• [WHAT TO PRODUCE]:
Once you have read the records below, restate them word for word.
────────
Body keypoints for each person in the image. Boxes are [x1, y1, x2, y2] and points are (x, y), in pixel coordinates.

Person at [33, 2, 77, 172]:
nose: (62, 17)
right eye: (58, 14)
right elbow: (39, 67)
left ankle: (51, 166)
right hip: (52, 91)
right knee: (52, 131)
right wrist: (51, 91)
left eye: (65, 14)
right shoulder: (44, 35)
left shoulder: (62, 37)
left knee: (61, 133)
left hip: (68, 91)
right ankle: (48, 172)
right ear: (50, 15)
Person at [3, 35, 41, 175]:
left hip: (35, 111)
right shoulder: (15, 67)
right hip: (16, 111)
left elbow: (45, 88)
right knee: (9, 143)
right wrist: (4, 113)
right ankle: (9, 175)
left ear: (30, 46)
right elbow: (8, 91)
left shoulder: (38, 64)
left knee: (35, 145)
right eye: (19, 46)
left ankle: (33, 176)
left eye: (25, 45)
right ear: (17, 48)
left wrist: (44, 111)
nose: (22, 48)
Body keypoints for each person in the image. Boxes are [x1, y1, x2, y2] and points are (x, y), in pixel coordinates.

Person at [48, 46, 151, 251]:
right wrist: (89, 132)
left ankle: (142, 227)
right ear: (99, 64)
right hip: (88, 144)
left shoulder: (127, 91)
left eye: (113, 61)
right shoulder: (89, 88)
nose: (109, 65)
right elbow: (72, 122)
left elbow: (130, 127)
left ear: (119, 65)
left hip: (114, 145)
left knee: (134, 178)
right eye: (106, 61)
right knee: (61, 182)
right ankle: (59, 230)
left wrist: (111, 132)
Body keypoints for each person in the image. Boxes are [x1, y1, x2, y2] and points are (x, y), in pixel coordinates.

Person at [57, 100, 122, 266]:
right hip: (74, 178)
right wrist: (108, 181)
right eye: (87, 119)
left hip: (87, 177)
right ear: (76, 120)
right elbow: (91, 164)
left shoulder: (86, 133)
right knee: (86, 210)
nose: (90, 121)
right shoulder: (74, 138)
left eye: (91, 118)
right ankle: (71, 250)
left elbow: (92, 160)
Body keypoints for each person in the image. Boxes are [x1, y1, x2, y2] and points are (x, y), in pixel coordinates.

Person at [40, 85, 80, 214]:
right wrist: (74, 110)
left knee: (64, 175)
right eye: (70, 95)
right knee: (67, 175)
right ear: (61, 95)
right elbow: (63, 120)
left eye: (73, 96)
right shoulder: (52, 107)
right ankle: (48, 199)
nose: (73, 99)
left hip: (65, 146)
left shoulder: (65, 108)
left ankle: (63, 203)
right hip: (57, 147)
────────
• [COMPLETED TASK]:
Body keypoints for each person in the image. Boxes are [x1, y1, x2, y2] and points are (x, y), in pixel coordinates.

Person at [33, 2, 77, 172]:
nose: (62, 17)
right eye: (58, 14)
right elbow: (39, 67)
left ankle: (51, 166)
right hip: (52, 91)
right knee: (52, 131)
right wrist: (51, 91)
left eye: (65, 14)
right shoulder: (44, 35)
left shoulder: (62, 37)
left knee: (61, 133)
left hip: (68, 91)
right ankle: (48, 172)
right ear: (50, 15)
Person at [3, 35, 41, 175]:
left hip: (35, 111)
right shoulder: (15, 67)
right hip: (16, 111)
left elbow: (45, 88)
right knee: (9, 143)
right wrist: (4, 113)
right ankle: (9, 175)
left ear: (30, 46)
right elbow: (8, 91)
left shoulder: (38, 64)
left knee: (35, 145)
right eye: (19, 46)
left ankle: (33, 176)
left eye: (25, 45)
right ear: (17, 48)
left wrist: (44, 111)
nose: (22, 48)
Body keypoints for each person in the image. Boxes are [x1, y1, x2, y2] and points are (x, y), in pixel coordinates.

Person at [48, 46, 151, 251]:
right wrist: (89, 132)
left ankle: (142, 227)
right ear: (99, 64)
right hip: (88, 144)
left shoulder: (127, 91)
left eye: (113, 61)
right shoulder: (89, 88)
nose: (109, 65)
right elbow: (72, 122)
left elbow: (130, 127)
left ear: (119, 65)
left hip: (114, 145)
left knee: (134, 178)
right eye: (106, 61)
right knee: (61, 182)
right ankle: (59, 230)
left wrist: (111, 132)
Body keypoints for each person in the image. Boxes are [x1, y1, x2, y2] and points are (x, y), in pixel coordinates.

Person at [57, 100, 122, 266]:
right hip: (74, 178)
right wrist: (108, 181)
right eye: (87, 119)
left hip: (87, 177)
right ear: (76, 120)
right elbow: (91, 164)
left shoulder: (86, 133)
right knee: (86, 210)
nose: (90, 121)
right shoulder: (74, 138)
left eye: (91, 118)
right ankle: (71, 250)
left elbow: (92, 160)
Body keypoints for each person in the image. Boxes are [x1, y1, x2, y2] and points are (x, y), in pixel coordinates.

Person at [40, 85, 80, 214]:
right wrist: (74, 110)
left knee: (64, 175)
right eye: (70, 95)
right knee: (67, 175)
right ear: (61, 95)
right elbow: (63, 120)
left eye: (73, 96)
right shoulder: (52, 107)
right ankle: (48, 199)
nose: (73, 99)
left hip: (65, 146)
left shoulder: (65, 108)
left ankle: (63, 203)
right hip: (57, 147)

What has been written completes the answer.